Woolworths Limited (ASX: WOW) has renamed its Woolworths Liquor as Endeavour Drinks Group – with some suggesting it’s the precursor to a demerger, IPO or sale.

The supermarket retailer told suppliers and partners of the name change on Wednesday, according to the Australian Financial Review (AFR), which will take effect from June 1.

Endeavour will incorporate Woolworth’s brands: Dan Murphy’s, BWS, Cellarmasters and Langtons. Woolworths’ general manager merchandising and marketing, Rose Scott said the company wanted a new name that would differentiate its liquor business from its supermarkets food business.

The term ‘liquor’ doesn’t fully encompass how our customers feel about our business. Liquor is a dated term. ‘Drinks’ is more aligned to the social atmosphere our customers want to associate with beer, wine, cider, RTD (ready-to-drink) and glass spirits,” Scott added. “We need to separate our ownership from the strong customer facing brands that sit underneath it.

Woolworths’ liquor business has been a strong performer over the years and should generate well over $8 billion in sales in the 2016 financial year, after reporting $4.4 billion in sales for the six months to end of December 2015, up 4.9% over the previous year.

STORED DATA
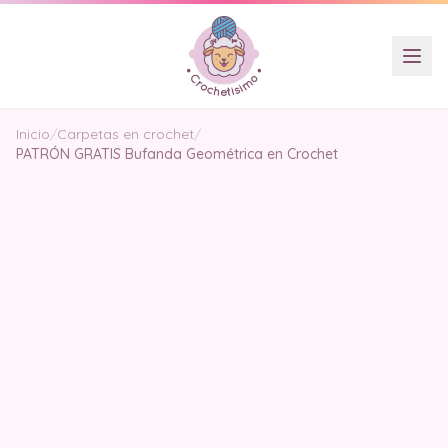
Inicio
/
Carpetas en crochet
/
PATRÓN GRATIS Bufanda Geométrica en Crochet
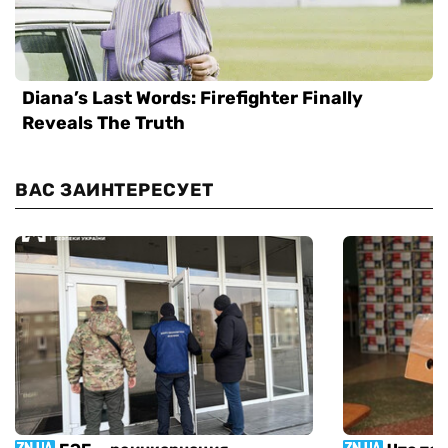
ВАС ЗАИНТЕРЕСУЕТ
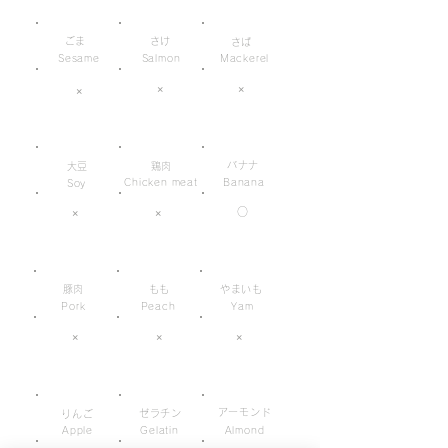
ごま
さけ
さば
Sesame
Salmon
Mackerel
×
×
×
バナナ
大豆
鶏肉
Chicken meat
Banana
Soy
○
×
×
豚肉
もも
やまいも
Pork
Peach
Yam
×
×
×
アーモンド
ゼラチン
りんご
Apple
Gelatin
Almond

...

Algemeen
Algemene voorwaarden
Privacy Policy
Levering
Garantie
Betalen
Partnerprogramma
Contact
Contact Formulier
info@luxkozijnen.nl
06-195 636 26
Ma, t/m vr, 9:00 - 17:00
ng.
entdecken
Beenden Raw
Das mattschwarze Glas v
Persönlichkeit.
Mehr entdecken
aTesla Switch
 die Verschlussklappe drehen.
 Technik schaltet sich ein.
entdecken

THE TASK
In the article above about the renaming of Woolworths Liquor, from what date does the name change take effect?

TASK SOLUTION
June 1